= DIRECTIONS FOR THIS TASK =
Copy the part that opens with the line containing "Bkkbntebingtinggi.id" and closes with the line containing "Bkkbnlubuklinggau.id", putting "Bkkbnprabumulih.go.id" in place of "Bkkbnprabumulih.id" and leaving everything else unchanged.

= MATERIAL SHOWN =
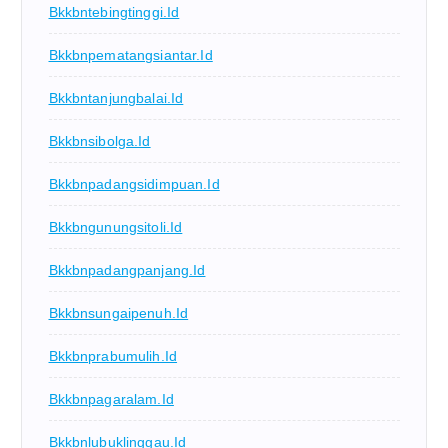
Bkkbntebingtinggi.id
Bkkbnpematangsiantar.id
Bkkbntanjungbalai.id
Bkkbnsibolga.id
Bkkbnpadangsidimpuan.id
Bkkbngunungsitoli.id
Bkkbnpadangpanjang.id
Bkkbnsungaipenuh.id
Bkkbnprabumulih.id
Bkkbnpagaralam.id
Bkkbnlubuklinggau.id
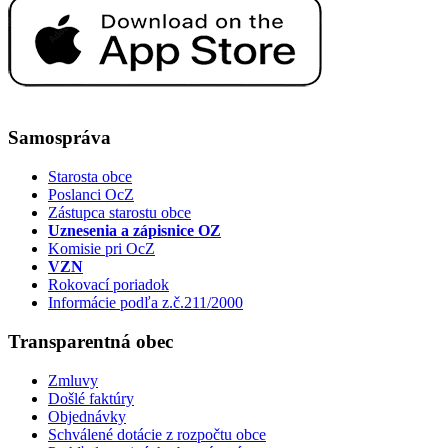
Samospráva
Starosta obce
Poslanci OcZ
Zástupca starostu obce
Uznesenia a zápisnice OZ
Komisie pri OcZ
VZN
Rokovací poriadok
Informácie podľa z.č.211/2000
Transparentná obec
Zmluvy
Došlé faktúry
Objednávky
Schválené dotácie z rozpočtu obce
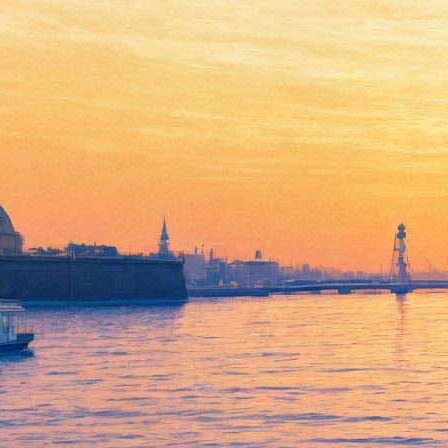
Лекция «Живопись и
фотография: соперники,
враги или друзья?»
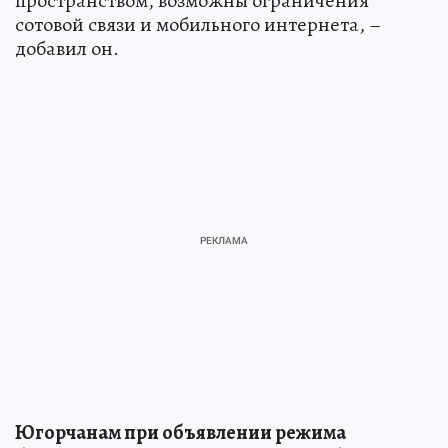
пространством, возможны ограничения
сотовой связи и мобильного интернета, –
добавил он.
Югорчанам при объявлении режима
---
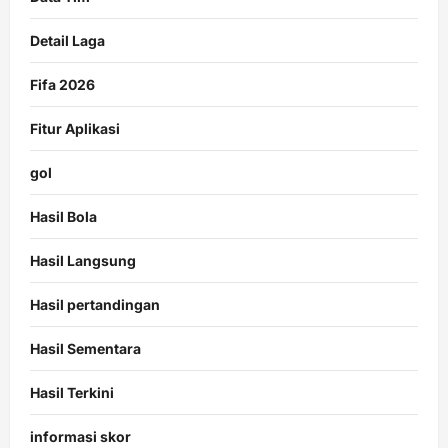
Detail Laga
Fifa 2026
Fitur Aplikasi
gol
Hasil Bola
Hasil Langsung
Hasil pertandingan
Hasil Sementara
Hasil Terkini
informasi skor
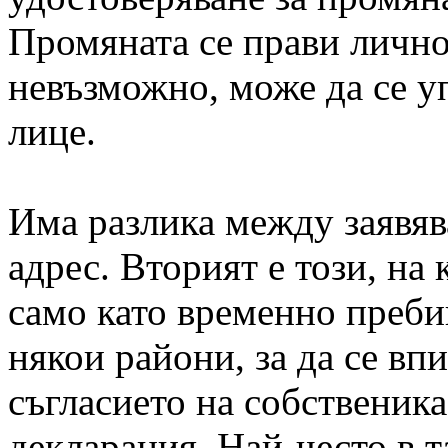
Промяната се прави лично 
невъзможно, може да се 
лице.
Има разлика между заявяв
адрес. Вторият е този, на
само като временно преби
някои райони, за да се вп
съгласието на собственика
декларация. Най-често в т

= RESPONSE BOX =
Bkkbntebingtinggi.id
Bkkbnpematangsiantar.id
Bkkbntanjungbalai.id
Bkkbnsibolga.id
Bkkbnpadangsidimpuan.id
Bkkbngunungsitoli.id
Bkkbnpadangpanjang.id
Bkkbnsungaipenuh.id
Bkkbnprabumulih.go.id
Bkkbnpagaralam.id
Bkkbnlubuklinggau.id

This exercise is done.